While the chickens don’t need a lot of space, they do need fresh grass every day, Turner said, which is why the coops are on wheels. She said customers can even let their chickens free range if they keep a close eye on them.

“Let the chickens out of their coop in the afternoon, sit down and have a glass of wine and watch them run around,” Turner suggested. “It’s actually really fun; we call it ‘chicken T.V.’”

Turner said she would recommend renting chickens to people who aren’t sure how to get started, or don’t know if it’s something they can do long term yet.

“It’s kinda neat for people who are not sure if they really want to commit, especially this time of year, it’s really hard,” she said, explaining that keeping chickens in the winter time is more difficult with snow covering the ground. “And [if] they don’t really know a whole lot about having chickens and kind of just want to ease into it, it’s a really good way to do that.”

She said it’s also convenient for people who travel south for the winter, or a fun activity for kids in the summertime.

“Jenn and Phil said a lot of kids don’t even know where eggs come from,” Turner said. “They think they just go to the grocery store, pick them out of the cooler, and that’s where they come from.”

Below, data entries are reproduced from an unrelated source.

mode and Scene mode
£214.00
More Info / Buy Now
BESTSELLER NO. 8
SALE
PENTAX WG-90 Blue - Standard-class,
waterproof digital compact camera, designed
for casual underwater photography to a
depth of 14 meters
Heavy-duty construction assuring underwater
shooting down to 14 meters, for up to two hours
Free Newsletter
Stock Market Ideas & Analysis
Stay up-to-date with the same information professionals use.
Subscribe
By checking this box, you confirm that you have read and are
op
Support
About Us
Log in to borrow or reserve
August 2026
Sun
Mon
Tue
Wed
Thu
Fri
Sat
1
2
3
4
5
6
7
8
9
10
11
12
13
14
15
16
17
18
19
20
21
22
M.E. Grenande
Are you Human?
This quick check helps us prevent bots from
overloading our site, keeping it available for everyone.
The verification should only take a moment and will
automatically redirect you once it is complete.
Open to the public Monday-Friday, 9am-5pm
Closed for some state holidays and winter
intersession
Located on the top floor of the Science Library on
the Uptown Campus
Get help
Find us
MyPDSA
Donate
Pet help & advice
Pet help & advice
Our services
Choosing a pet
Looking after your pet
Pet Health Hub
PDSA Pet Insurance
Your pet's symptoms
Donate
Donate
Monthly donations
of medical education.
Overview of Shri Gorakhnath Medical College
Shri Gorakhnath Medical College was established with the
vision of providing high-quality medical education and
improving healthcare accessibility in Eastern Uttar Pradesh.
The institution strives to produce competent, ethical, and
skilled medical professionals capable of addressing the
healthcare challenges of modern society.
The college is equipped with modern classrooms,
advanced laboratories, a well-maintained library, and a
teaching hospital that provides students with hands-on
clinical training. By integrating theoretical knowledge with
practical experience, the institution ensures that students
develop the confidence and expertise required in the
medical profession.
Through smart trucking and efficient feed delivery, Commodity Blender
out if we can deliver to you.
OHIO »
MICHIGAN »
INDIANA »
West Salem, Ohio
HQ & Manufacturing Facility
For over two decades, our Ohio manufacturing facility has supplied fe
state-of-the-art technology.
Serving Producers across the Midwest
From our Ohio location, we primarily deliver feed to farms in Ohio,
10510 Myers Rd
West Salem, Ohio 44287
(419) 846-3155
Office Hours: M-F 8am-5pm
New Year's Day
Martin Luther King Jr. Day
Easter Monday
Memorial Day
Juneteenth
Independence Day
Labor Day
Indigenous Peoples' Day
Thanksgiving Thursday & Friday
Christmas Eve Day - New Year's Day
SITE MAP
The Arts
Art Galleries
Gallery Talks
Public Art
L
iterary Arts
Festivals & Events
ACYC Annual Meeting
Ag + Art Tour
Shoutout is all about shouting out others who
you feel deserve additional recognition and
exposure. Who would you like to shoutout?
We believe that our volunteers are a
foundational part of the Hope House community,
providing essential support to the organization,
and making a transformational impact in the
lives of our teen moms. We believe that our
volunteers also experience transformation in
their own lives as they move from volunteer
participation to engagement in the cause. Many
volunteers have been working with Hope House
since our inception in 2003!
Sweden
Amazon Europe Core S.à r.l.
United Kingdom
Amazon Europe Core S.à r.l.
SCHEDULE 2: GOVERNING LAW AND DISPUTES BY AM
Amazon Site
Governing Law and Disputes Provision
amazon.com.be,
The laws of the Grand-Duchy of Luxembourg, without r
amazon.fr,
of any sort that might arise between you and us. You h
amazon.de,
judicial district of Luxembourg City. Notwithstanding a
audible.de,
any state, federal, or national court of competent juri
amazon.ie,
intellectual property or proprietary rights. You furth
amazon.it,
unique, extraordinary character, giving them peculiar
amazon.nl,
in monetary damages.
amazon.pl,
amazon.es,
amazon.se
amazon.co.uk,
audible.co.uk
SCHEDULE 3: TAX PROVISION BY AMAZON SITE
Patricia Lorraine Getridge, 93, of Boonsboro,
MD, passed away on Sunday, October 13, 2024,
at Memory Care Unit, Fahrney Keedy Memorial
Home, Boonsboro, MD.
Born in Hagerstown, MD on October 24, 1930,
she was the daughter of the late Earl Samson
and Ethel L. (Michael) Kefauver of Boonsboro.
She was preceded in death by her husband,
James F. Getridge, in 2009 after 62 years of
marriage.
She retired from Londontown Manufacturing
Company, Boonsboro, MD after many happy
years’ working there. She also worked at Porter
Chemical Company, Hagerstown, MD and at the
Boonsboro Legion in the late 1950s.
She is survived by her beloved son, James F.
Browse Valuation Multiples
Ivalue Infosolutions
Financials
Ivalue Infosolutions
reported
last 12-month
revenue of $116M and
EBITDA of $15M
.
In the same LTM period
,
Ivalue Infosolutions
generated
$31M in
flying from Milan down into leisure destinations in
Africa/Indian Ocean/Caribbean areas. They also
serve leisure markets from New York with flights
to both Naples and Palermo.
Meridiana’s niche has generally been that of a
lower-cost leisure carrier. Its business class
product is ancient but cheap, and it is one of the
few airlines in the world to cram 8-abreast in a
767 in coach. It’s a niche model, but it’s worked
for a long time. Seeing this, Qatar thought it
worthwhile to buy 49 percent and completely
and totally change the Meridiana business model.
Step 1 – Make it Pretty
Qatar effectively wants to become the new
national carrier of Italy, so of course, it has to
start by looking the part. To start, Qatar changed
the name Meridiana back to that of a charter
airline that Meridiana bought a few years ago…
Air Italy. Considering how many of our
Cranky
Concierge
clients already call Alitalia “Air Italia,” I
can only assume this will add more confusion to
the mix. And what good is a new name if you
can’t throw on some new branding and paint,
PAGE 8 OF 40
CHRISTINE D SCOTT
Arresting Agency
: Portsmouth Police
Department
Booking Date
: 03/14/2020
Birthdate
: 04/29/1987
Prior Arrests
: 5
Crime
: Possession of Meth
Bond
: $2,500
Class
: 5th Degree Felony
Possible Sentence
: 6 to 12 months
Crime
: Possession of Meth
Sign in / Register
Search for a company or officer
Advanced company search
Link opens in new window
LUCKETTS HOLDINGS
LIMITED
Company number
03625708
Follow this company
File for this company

Turner said renting chickens can also provide natural pest control for customers’ yards. She said after she contracted lyme disease from a tick bite, she decided to get chickens to help with the problem.

“The dogs would come in with ticks on them, the horses had ticks on them, we had ticks on us,” she explained. “But I haven’t found a tick in my yard since the chickens have been here, which is really amazing.”

Turner said she has two customers in line for coops already, one of whom, after 15 years, convinced her husband to make the rental a birthday present. Turner hopes to have at least five customers for her first year in business, possibly bumping that number up to 10 if everything goes well.

Turner said she also wants to start offering another service from Rent the Chicken called Hatch the Chicken, where customers can watch the hatching process from egg to chick in their very own incubator. She said families with kids, schools, daycares and even senior centers are possible customers.

Turner has 26 of her own chickens, as well as eight ducks, two rabbits, two dogs, four horses and several cats, many of which are rescues. She said she’s always loved animals and horses in particular, and actually boarded her childhood horse in the barn at her current house.

While she works full time in the radiology department at the University of Vermont Medical Center, Turner said owning chickens and now participating in Rent the Chicken has been a “fun, creative outlet.” She said it’s a joy to come home from a stressful day at work to a bunch of chickens running up to her, looking for treats.

She added the chickens are friendly towards people, and that she always treats them like pets and not livestock. All of her chickens have names, she said. When the rental period ends, she said she and members of her family will take care of the chickens over the winter months:

“They’re friends, not food!” she exclaimed.